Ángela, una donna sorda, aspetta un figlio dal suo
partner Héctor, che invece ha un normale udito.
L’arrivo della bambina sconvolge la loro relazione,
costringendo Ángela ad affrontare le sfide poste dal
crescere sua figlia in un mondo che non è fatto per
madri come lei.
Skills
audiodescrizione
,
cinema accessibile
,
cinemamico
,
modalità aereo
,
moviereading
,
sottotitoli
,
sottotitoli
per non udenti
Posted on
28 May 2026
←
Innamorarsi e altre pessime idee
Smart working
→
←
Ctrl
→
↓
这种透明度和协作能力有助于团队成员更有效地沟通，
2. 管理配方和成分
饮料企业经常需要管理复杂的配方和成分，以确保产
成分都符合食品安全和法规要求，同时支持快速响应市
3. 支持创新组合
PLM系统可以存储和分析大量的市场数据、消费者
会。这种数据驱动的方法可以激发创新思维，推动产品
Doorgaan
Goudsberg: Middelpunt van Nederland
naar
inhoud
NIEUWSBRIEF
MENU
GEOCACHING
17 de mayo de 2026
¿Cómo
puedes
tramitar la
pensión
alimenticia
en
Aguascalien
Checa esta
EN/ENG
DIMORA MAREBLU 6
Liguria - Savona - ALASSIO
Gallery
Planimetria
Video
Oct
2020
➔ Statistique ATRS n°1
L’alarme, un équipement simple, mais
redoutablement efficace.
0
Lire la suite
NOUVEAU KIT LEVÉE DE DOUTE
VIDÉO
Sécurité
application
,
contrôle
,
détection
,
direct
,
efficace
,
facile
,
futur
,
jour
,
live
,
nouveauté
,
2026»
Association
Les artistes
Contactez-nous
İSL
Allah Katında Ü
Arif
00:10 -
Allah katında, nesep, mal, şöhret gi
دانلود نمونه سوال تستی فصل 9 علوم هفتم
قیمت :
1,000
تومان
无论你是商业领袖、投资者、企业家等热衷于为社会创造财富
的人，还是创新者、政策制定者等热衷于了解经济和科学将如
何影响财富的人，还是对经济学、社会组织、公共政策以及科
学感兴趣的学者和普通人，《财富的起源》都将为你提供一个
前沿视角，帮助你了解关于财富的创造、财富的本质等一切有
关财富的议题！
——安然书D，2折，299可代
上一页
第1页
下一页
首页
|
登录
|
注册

**********

= Task statement =
Whenever "Allah" occurs in a line above, copy that line.

= Answer to this task =
Allah Katında Ü
Allah katında, nesep, mal, şöhret gi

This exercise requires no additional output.